**Task instructions**
Please gather every line of the data below that contains the word "listas" and copy each of those lines in full.

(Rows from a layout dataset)
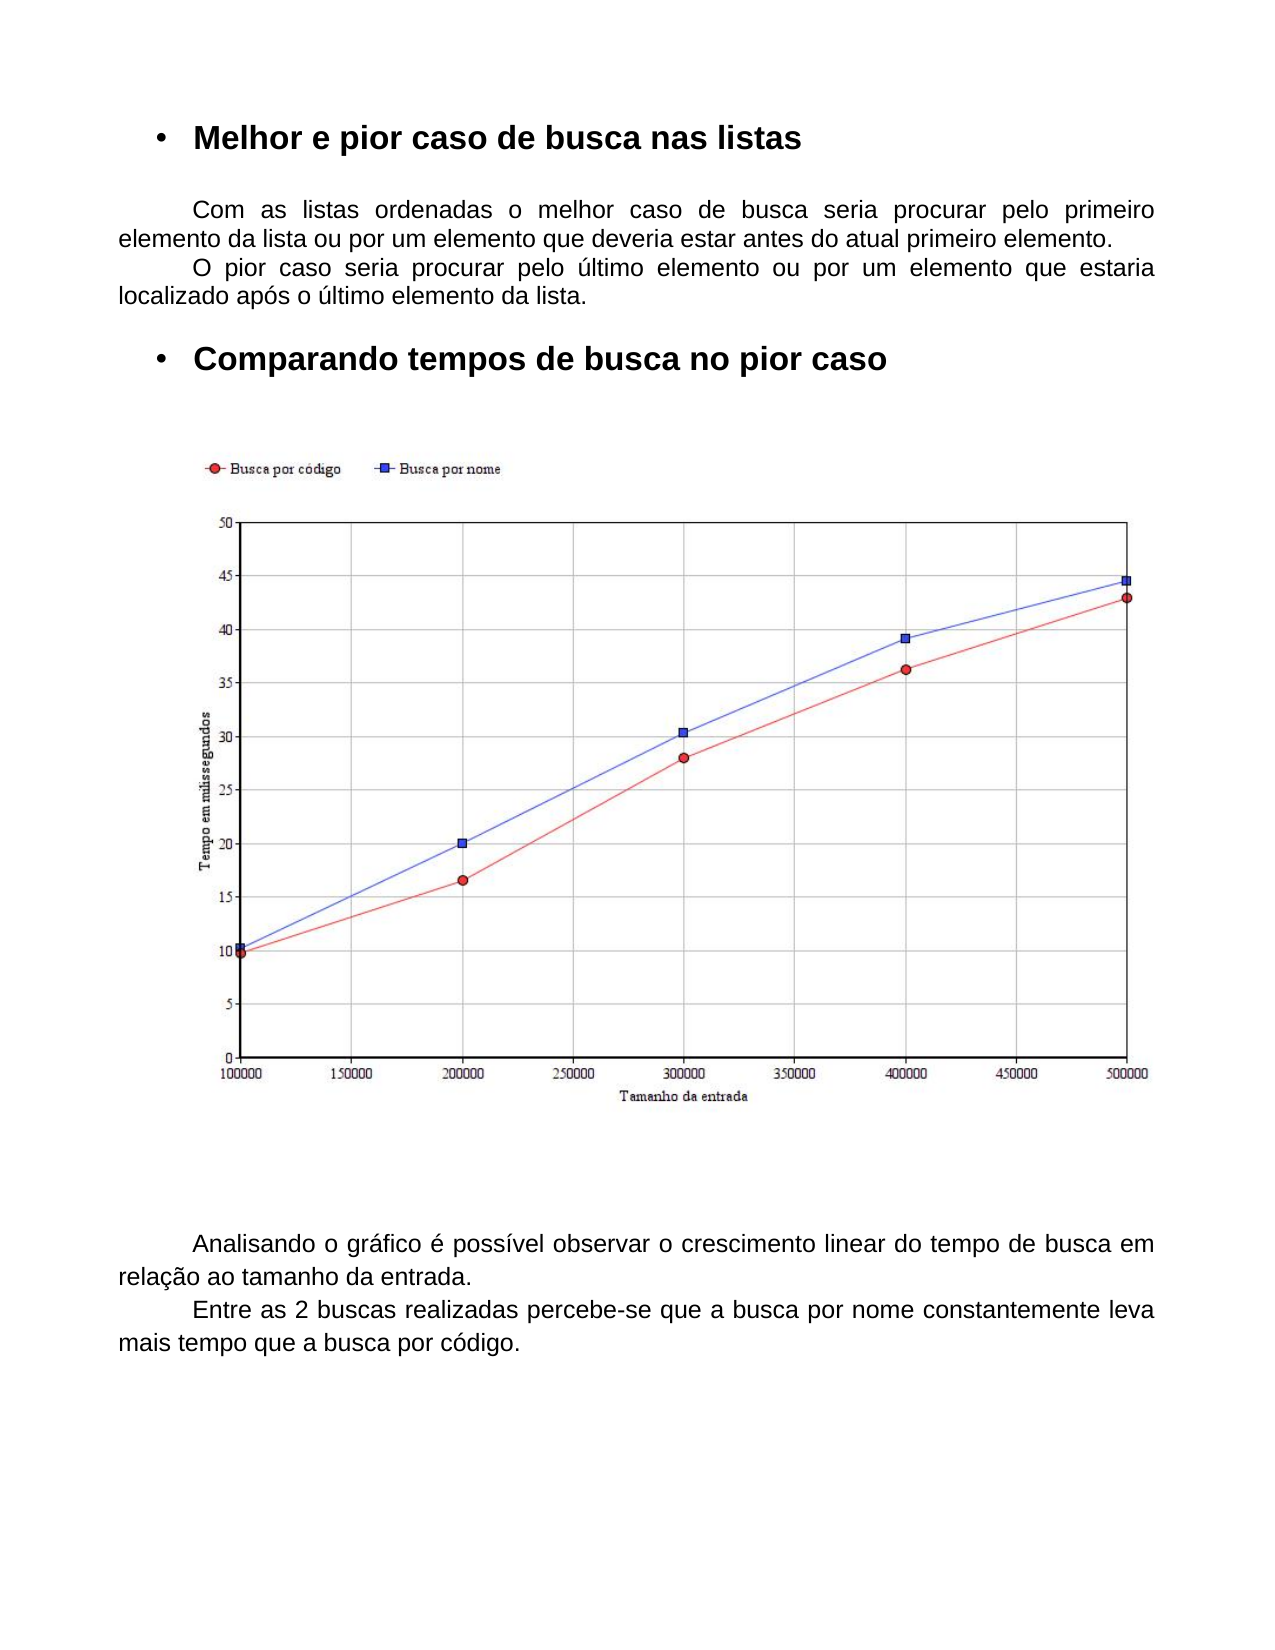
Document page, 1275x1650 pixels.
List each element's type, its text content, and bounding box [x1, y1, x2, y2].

text Analisando o gráfico é possível observar o crescimento linear do tempo de busca em relação ao tamanho da entrada. [118, 1229, 1157, 1291]
text Entre as 2 buscas realizadas percebe-se que a busca por nome constantemente leva mais tempo que a busca por código. [118, 1295, 1157, 1357]
text O pior caso seria procurar pelo último elemento ou por um elemento que estaria localizado após o último elemento da lista. [118, 253, 1157, 310]
list Melhor e pior caso de busca nas listas [156, 118, 1157, 157]
text Com as listas ordenadas o melhor caso de busca seria procurar pelo primeiro elemento da lista ou por um elemento que deveria estar antes do atual primeiro elemento. [118, 195, 1157, 253]
list Comparando tempos de busca no pior caso [156, 339, 1157, 377]
picture [118, 415, 1157, 1180]
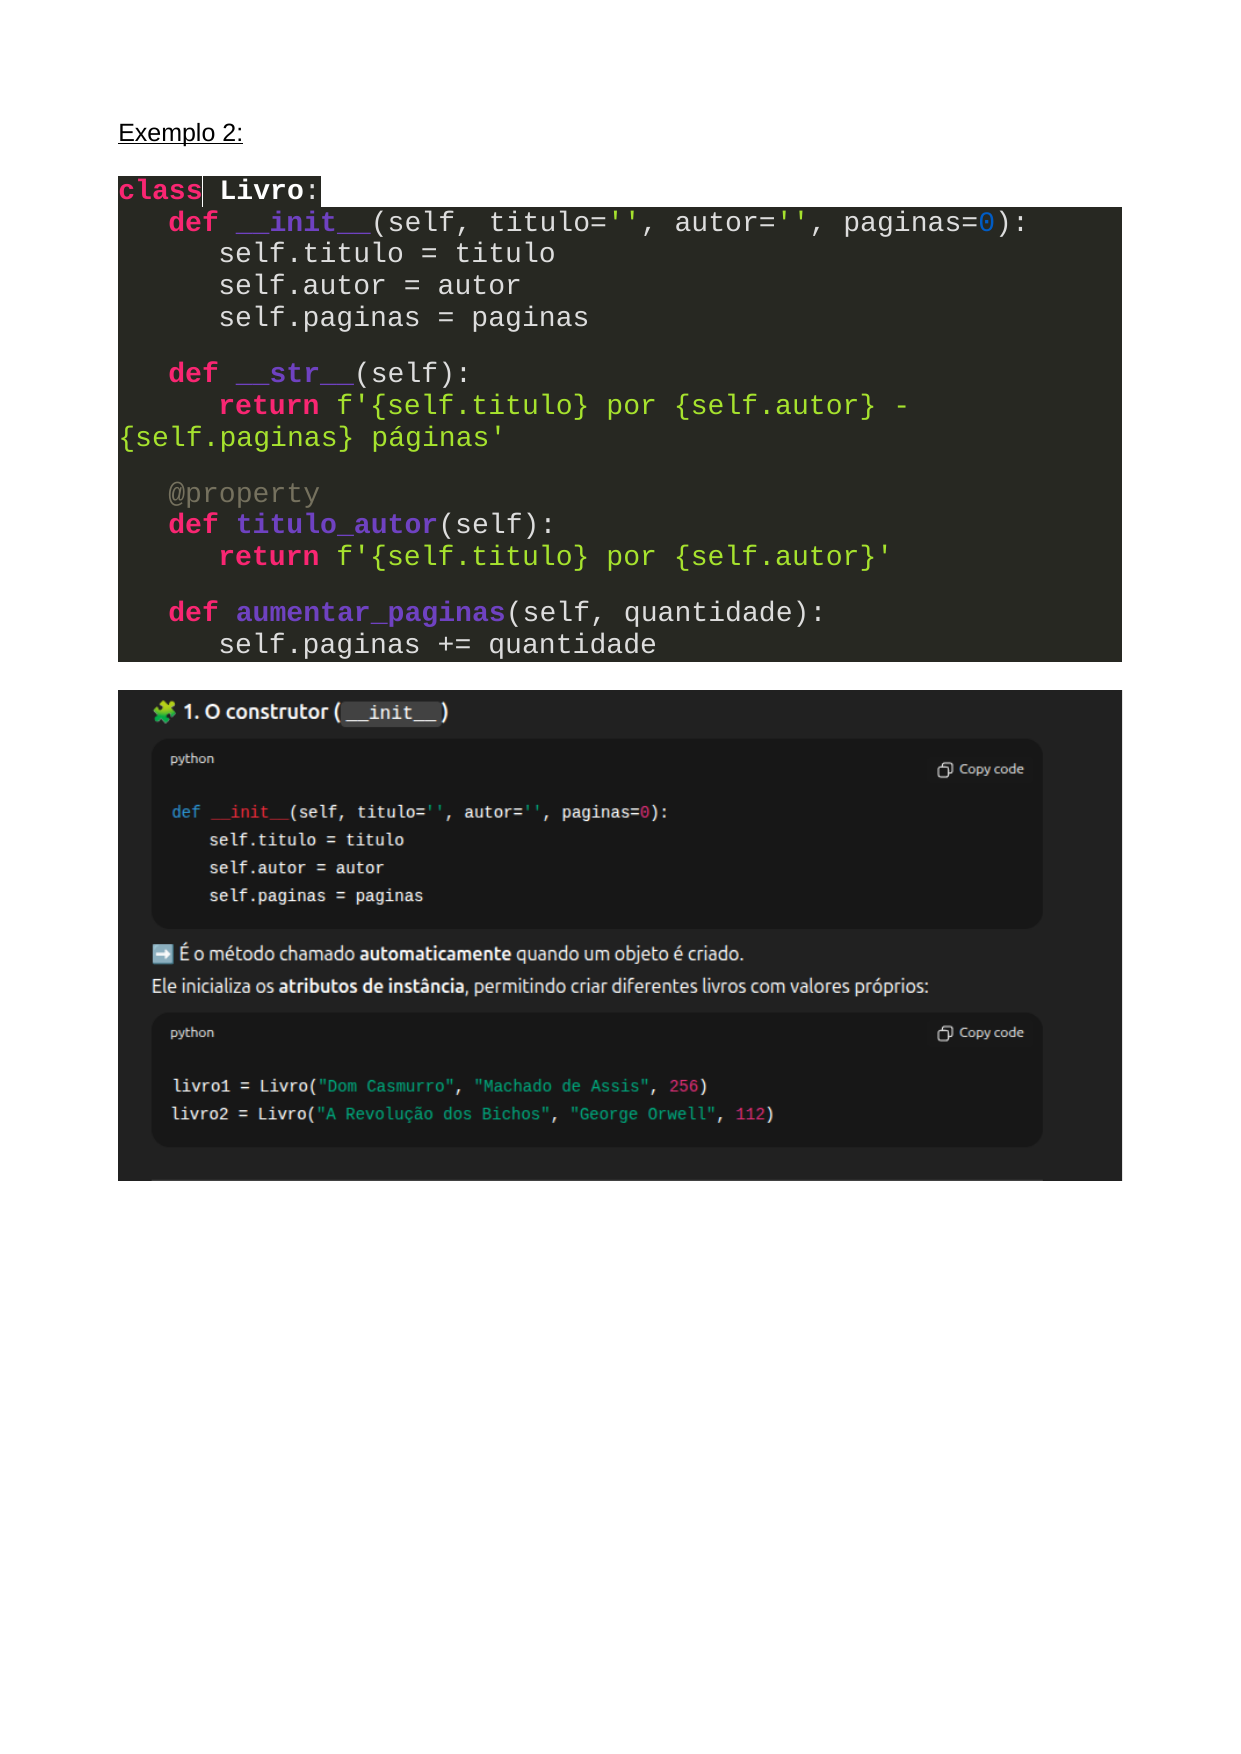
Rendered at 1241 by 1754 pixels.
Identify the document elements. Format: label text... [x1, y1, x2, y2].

text def aumentar_paginas(self, quantidade): [118, 598, 1122, 630]
text Exemplo 2: [118, 118, 1122, 147]
text self.titulo = titulo [118, 239, 1122, 271]
text self.autor = autor [118, 271, 1122, 303]
text class Livro: [118, 176, 1122, 207]
text def titulo_autor(self): [118, 510, 1122, 542]
text return f'{self.titulo} por {self.autor}' [118, 542, 1122, 574]
text self.paginas = paginas [118, 303, 1122, 335]
picture [118, 690, 1123, 1181]
text return f'{self.titulo} por {self.autor} - {self.paginas} páginas' [118, 391, 1122, 454]
text def __init__(self, titulo='', autor='', paginas=0): [118, 207, 1122, 239]
text def __str__(self): [118, 359, 1122, 391]
text @property [118, 478, 1122, 510]
text self.paginas += quantidade [118, 630, 1122, 662]
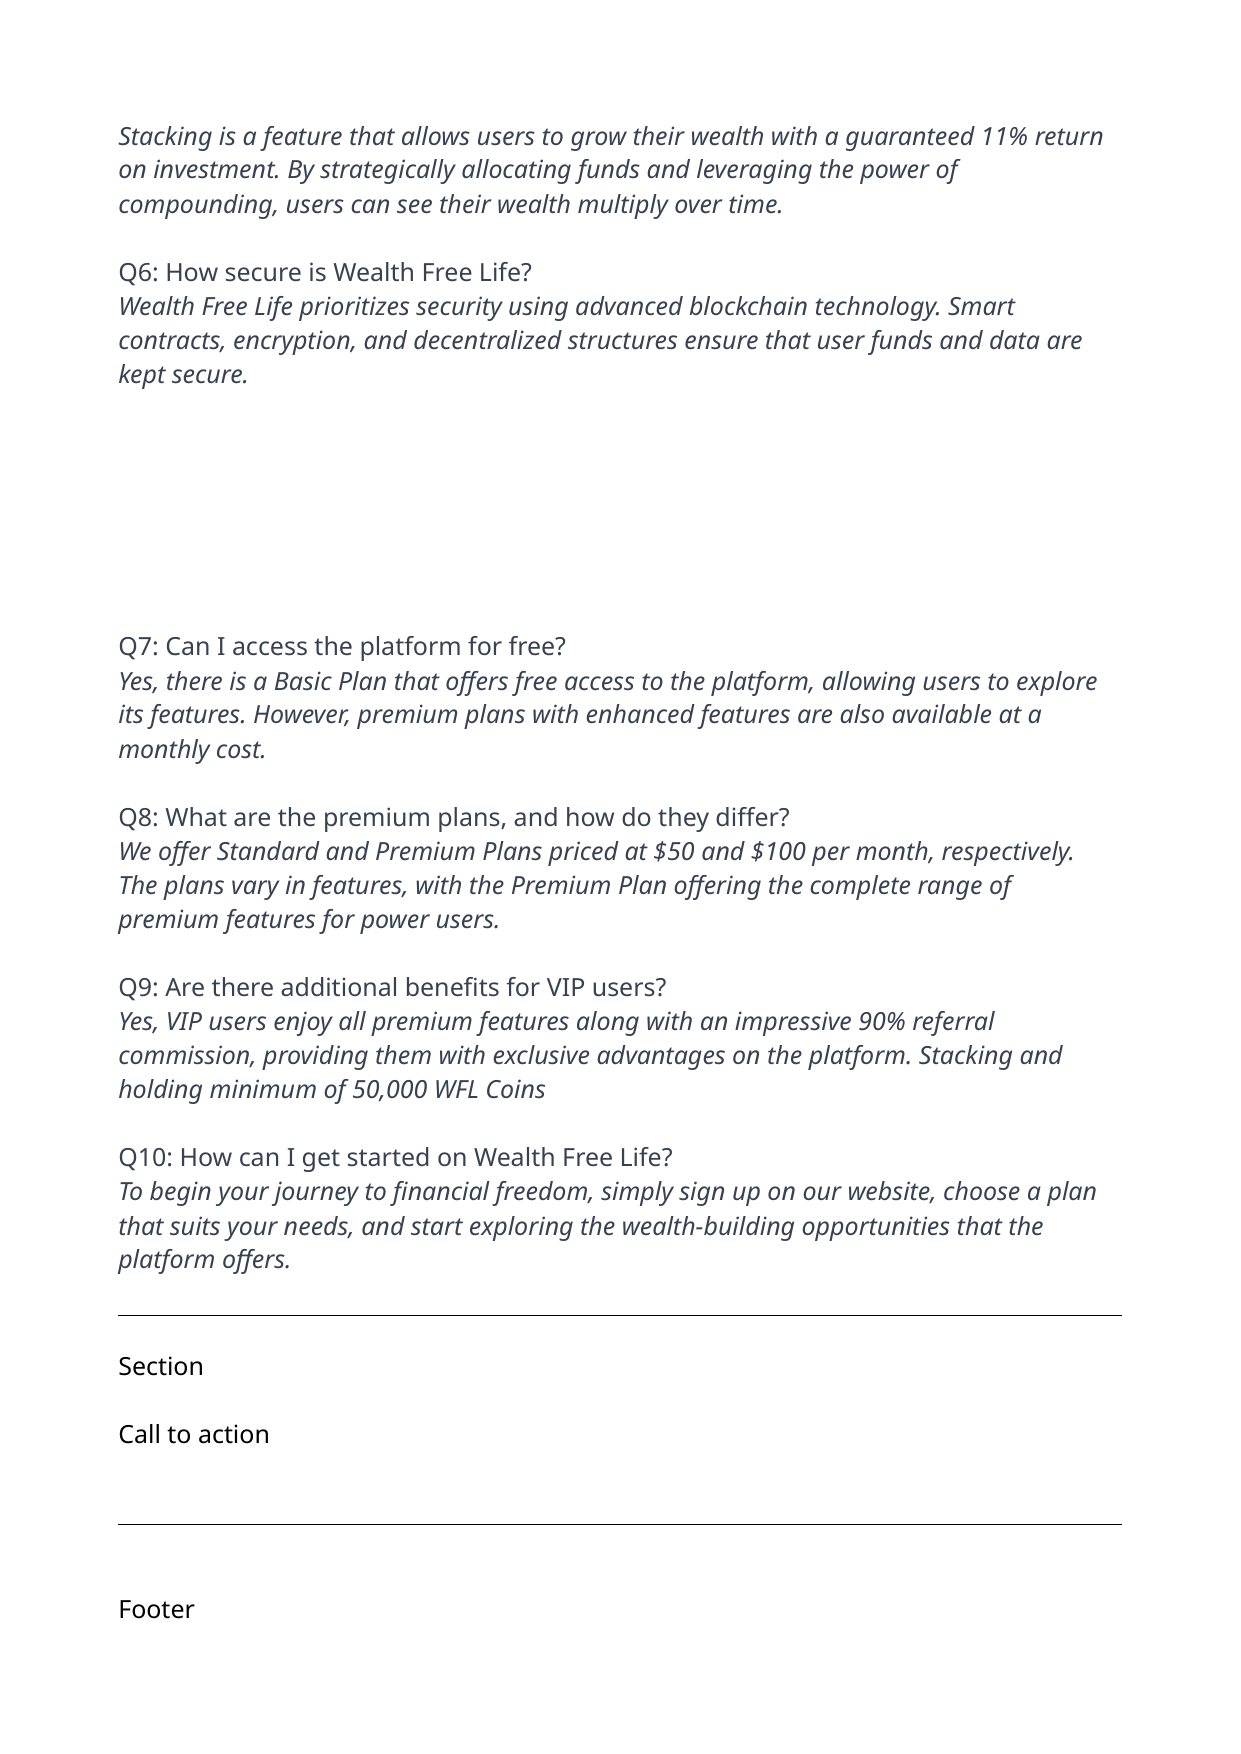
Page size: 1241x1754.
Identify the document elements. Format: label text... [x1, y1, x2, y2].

text Q7: Can I access the platform for free? [118, 629, 1122, 663]
text Q9: Are there additional benefits for VIP users? [118, 970, 1122, 1004]
text To begin your journey to financial freedom, simply sign up on our website, choose a plan that suits your needs, and start exploring the wealth-building opportunities that the platform offers. [118, 1174, 1122, 1276]
text Call to action [118, 1417, 1122, 1451]
text Q8: What are the premium plans, and how do they differ? [118, 799, 1122, 833]
text Footer [118, 1592, 1122, 1626]
text Section [118, 1349, 1122, 1383]
text Q10: How can I get started on Wealth Free Life? [118, 1140, 1122, 1174]
text Stacking is a feature that allows users to grow their wealth with a guaranteed 11% return on investment. By strategically allocating funds and leveraging the power of compounding, users can see their wealth multiply over time. [118, 118, 1122, 220]
text Yes, VIP users enjoy all premium features along with an impressive 90% referral commission, providing them with exclusive advantages on the platform. Stacking and holding minimum of 50,000 WFL Coins [118, 1004, 1122, 1106]
text Q6: How secure is Wealth Free Life? [118, 254, 1122, 288]
text Yes, there is a Basic Plan that offers free access to the platform, allowing users to explore its features. However, premium plans with enhanced features are also available at a monthly cost. [118, 663, 1122, 765]
text Wealth Free Life prioritizes security using advanced blockchain technology. Smart contracts, encryption, and decentralized structures ensure that user funds and data are kept secure. [118, 288, 1122, 391]
text We offer Standard and Premium Plans priced at $50 and $100 per month, respectively. The plans vary in features, with the Premium Plan offering the complete range of premium features for power users. [118, 833, 1122, 936]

**Response below**
list Melhor e pior caso de busca nas listas [156, 118, 1157, 157]
text Com as listas ordenadas o melhor caso de busca seria procurar pelo primeiro elemento da lista ou por um elemento que deveria estar antes do atual primeiro elemento. [118, 195, 1157, 253]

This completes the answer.